══ Provided text
Building the CharSoup Language Detector

This page documents how the tika-langdetect-charsoup language detection model is trained, the decisions made along the way, and benchmark comparisons against the existing OpenNLP-based detector. For architecture and API details, see Language Detection.

Training Corpus

The primary training data comes from Wikipedia database dumps (dumps.wikimedia.org). Wikipedia is preferred over web-crawl corpora for quality: articles are human-authored, editorial standards filter boilerplate and spam, and the sentence distribution reflects genuine prose rather than SEO content or duplicated web templates.

Sentences are extracted from the Wikipedia XML dumps using the extract_wiki_sentences.py script, which strips markup, splits into sentences, and writes one lineNum<TAB>sentence file per language directory:

~/datasets/wikipedia-dumps/
    eng/sentences.txt
    deu/sentences.txt
    ara/sentences.txt
    ...

For 16 languages with insufficient Wikipedia coverage, sentences are supplemented from MADLAD-400 (Magnusson et al., 2023). These languages are written into a parallel sentences_madlad.txt file alongside the Wikipedia data, and PrepareCorpus reads all *.txt files from each language directory automatically:

~/datasets/wikipedia-dumps/
    mya/
        sentences.txt          (Wikipedia)
        sentences_madlad.txt   (MADLAD supplement)
    xho/
        sentences.txt
        sentences_madlad.txt
    ...

The MADLAD-supplemented languages are: mya, xho, nya, smo, sot, tet, orm, udm, tir, hil, ewe, tso, aka, tsn, ceb, mlg, che.

The extract_madlad_to_wiki.py script handles extraction from MADLAD’s document-per-line format (paragraph boundaries encoded as literal \n sequences), applies quality filters identical to those used by the main download pipeline, and caps output at 500,000 sentences per language.

Deduplication

Deduplication is performed at the Java training-pipeline stage using FNV-1a 64-bit hashing. Web-crawl data has lower duplication rates than Leipzig news corpora, so a single deduplication pass is sufficient.

Language Code Merging

Several languages have multiple ISO 639-3 codes that refer to the same language or are indistinguishable by character features. These are merged during both download and training:

Merged From Merged To Note

azj (North Azerbaijani)

aze (Azerbaijani)

Code variant

cmn (Mandarin Chinese)

zho (Chinese)

Code variant

ekk (Standard Estonian)

est (Estonian)

Code variant

gug (Paraguayan Guaraní)

grn (Guaraní)

Code variant

lvs (Standard Latvian)

lav (Latvian)

Code variant

nor (Norwegian)

nob (Norwegian Bokmål)

Code variant

pes (Iranian Persian)

fas (Persian)

Code variant

plt (Plateau Malagasy)

mlg (Malagasy)

Code variant

quz (Cusco Quechua)

que (Quechua)
════
(Given task 1) What hashing method does the CharSoup language detector page say is used for deduplication?
══ Supplied records
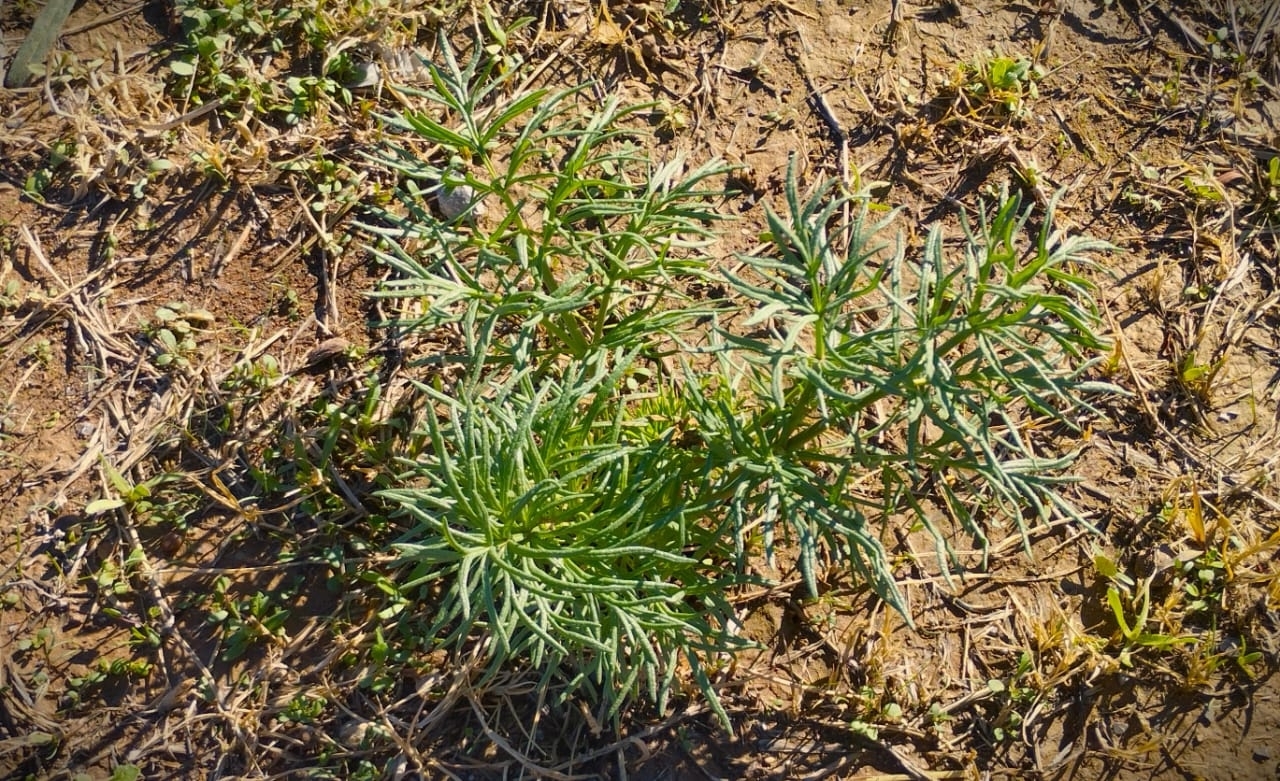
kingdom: Plantae
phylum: Tracheophyta
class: Magnoliopsida
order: Apiales
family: Apiaceae
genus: Thapsia
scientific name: Thapsia garganica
════
(Given task 2) Write out the taxonomy rows above again, switching "scientific name" to "species name" and keeping everything else the same. Omit the picture lines from your answer.

(Full solution 1) FNV-1a 64-bit hashing.

(Full solution 2)
kingdom: Plantae
phylum: Tracheophyta
class: Magnoliopsida
order: Apiales
family: Apiaceae
genus: Thapsia
species name: Thapsia garganica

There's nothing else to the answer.